The market Supira is targeting is competitive and closely scrutinized for cost-effectiveness. Established devices, including the Impella family and intra-aortic balloon pumps, already occupy catheterization labs. D. Keith Grossman, named to Supira's board in conjunction with the trial authorization, described the field as a "growing and still under-penetrated pVAD landscape," adding that he looks forward to supporting Supira as it "prepares to become a leading presence among treatment options for high-risk PCI and cardiogenic shock patients." Grossman brings 40 years of medical device experience, including specific work in mechanical circulatory support.

Dr.
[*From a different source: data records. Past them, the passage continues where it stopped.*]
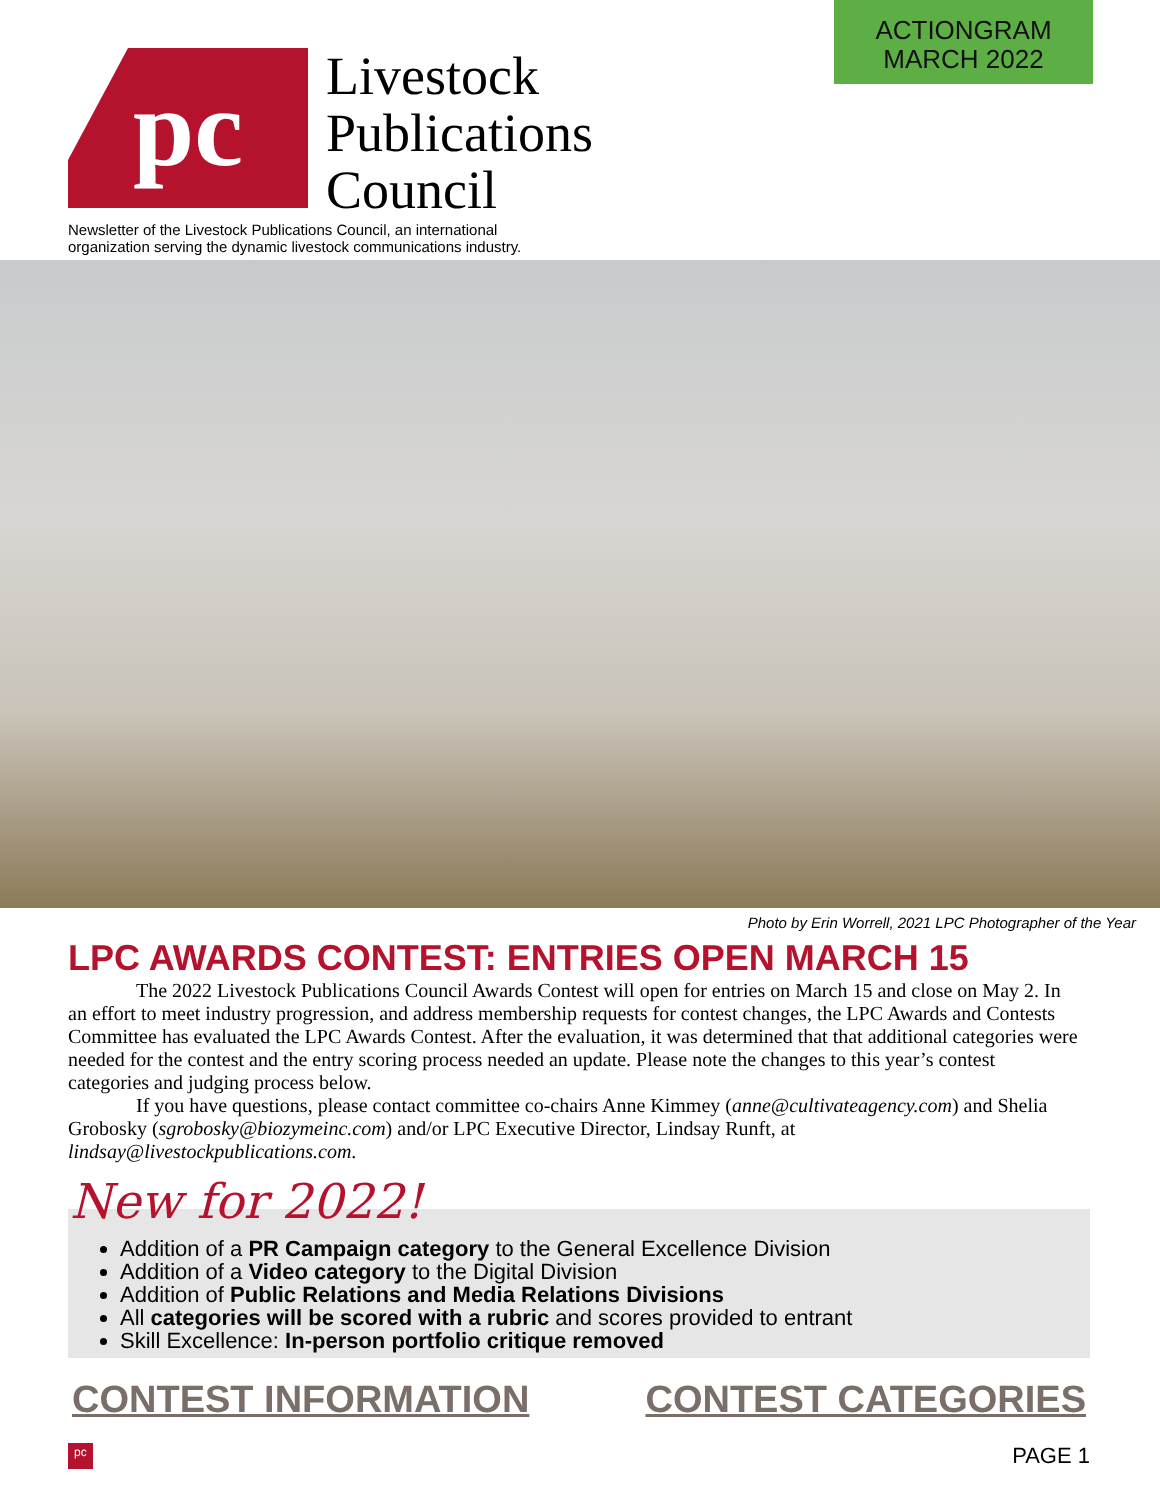ACTIONGRAM
MARCH 2022
pc
Livestock
Publications
Council
Newsletter of the Livestock Publications Council, an international
organization serving the dynamic livestock communications industry.
Photo by Erin Worrell, 2021 LPC Photographer of the Year
LPC AWARDS CONTEST: ENTRIES OPEN MARCH 15
The 2022 Livestock Publications Council Awards Contest will open for entries on March 15 and close on May 2. In an effort to meet industry progression, and address membership requests for contest changes, the LPC Awards and Contests Committee has evaluated the LPC Awards Contest. After the evaluation, it was determined that that additional categories were needed for the contest and the entry scoring process needed an update. Please note the changes to this year’s contest categories and judging process below.
If you have questions, please contact committee co-chairs Anne Kimmey (anne@cultivateagency.com) and Shelia Grobosky (sgrobosky@biozymeinc.com) and/or LPC Executive Director, Lindsay Runft, at lindsay@livestockpublications.com.
New for 2022!
Addition of a PR Campaign category to the General Excellence Division
Addition of a Video category to the Digital Division
Addition of Public Relations and Media Relations Divisions
All categories will be scored with a rubric and scores provided to entrant
Skill Excellence: In-person portfolio critique removed
CONTEST INFORMATION CONTEST CATEGORIES
pc PAGE 1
Nitin Salunke, Supira's president and chief executive, framed the appointment as evidence of commitment to building "an organization that is not only clinically differentiated but also positioned to execute at scale," a signal that the company views the PMA pathway as a commercial challenge as much as a regulatory one. Site initiation and patient enrollment are set to begin shortly, and how quickly Supira can fill 385 randomized slots will set the timeline for everything that follows.